I know he still beats himself up for the ways he handled some challenges, but it isn't like he had ten years to prepare for adolescence and build a relationship with me. I think his situation was particularly challenging and diffcult and I, in retrospect from an adult perspective, think he did an admirable job.
And my poor mother. Always torn between her husband and daughter. As an adult, I now know this is actually a very normal situation for mothers of daughters to be in during the teen years. I've seen it time and time again around me. It's nice to know that my family wasn't disfunctional afterall.
My mother was so young when I was born. It really freaks me out to know that I could have a ten-year-old at my age. I have so much respect for her. She sacrificed and worked so hard to provide a secure, loving home for me.
I'm reflecting on their marriage, though. I'll have to do a mom-centric post another time.
Ten years out of their home, it's still *home*. I walk in and feel instantly more peaceful and at ease. I miss being there, I miss my room, I miss my parents.
Ten years out of their home, I'm an adult with views and beliefs - most of which are shared with them.
Ten years out of their home, I'm a mother. And I feel the overwhelming love and frustration of parenting a little person with a mind and heart of their own.
Ten years out of their home, I'm a wife, a college graduate, a teacher, a Christian, a homemaker, and a conservative.

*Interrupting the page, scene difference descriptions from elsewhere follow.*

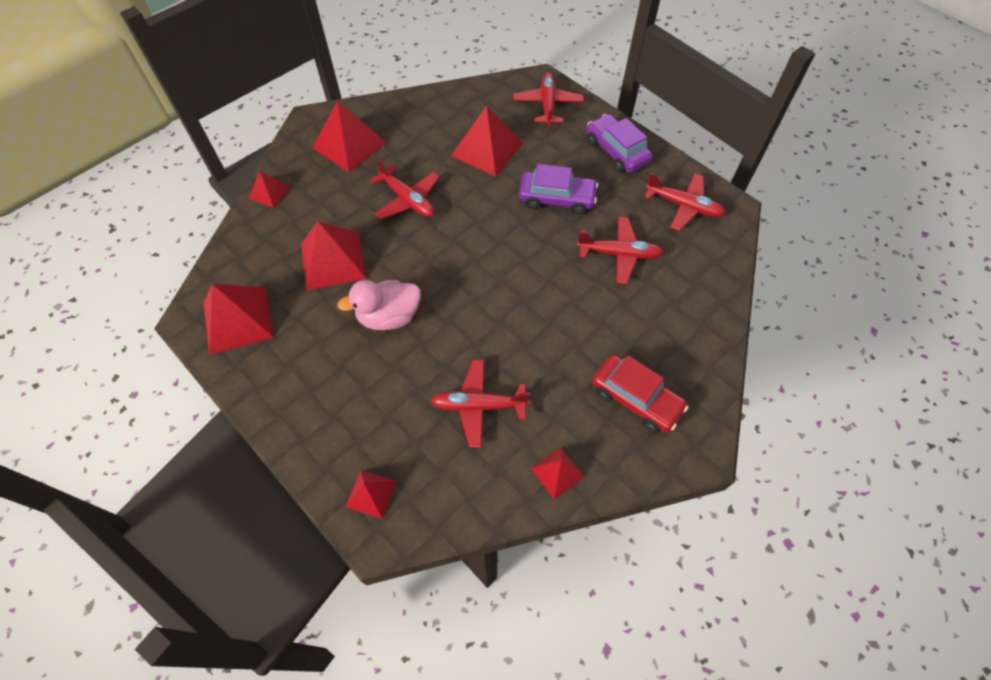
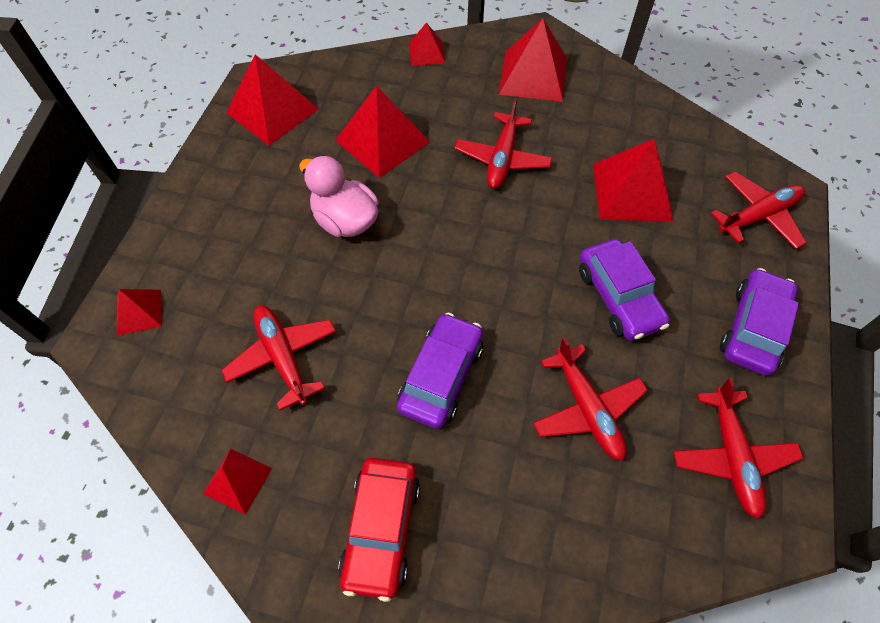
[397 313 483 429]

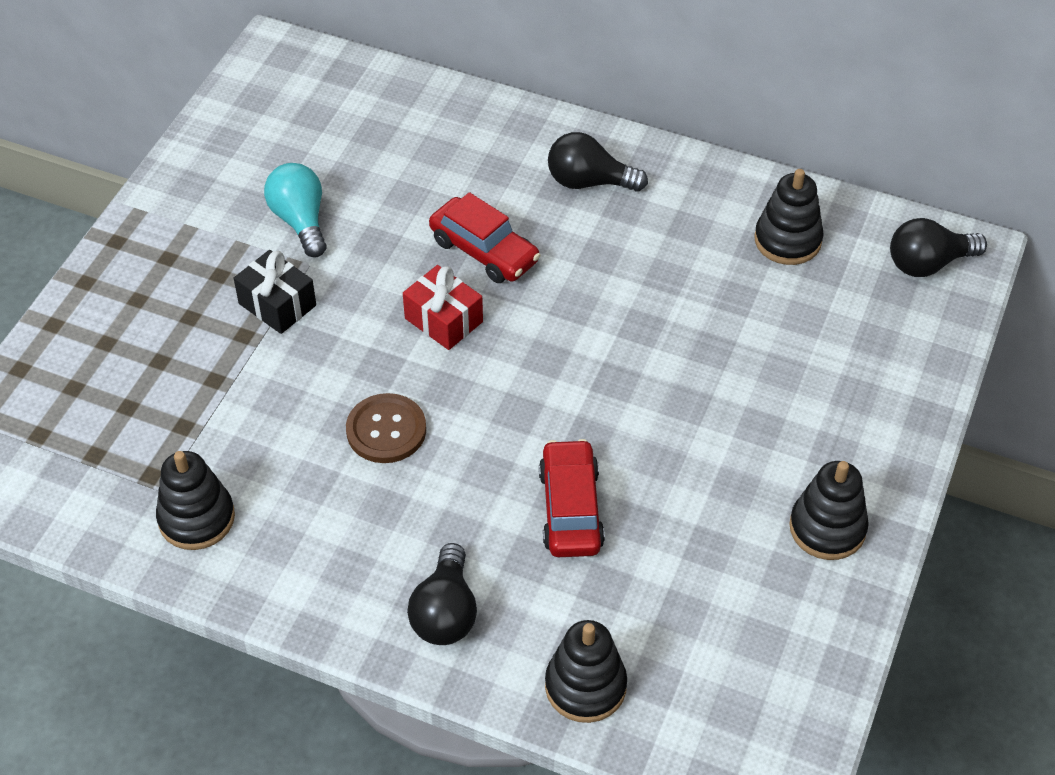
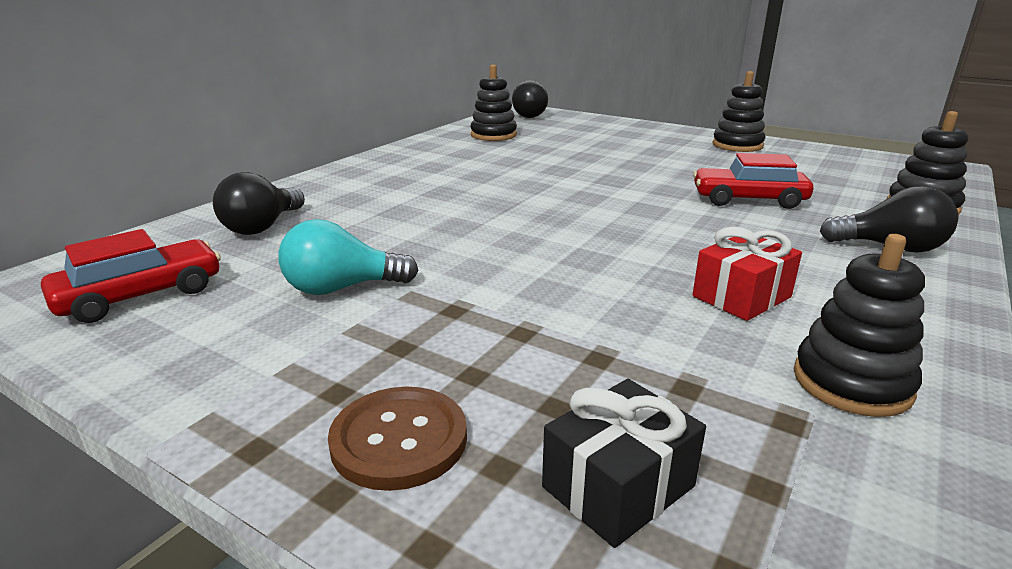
[41 229 221 323]
[213 172 305 235]
[328 387 467 491]
[542 379 706 548]
[693 227 802 321]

Ten years out of their home, I'm thankful. For the long days and long nights with me, with each other. I'm thankful because I like who I am, and I know that who I am is directly correlated with who they are - as individuals and as a couple. I'm proud to be Mom's daughter, and I'm proud to be Bill's daughter. I like to think they're proud to claim me.
I love them so much more, each year, as I learn more about life and families and children and marriage.

This is a poorly written attempt at putting what I feel about my parents into a few short sentences.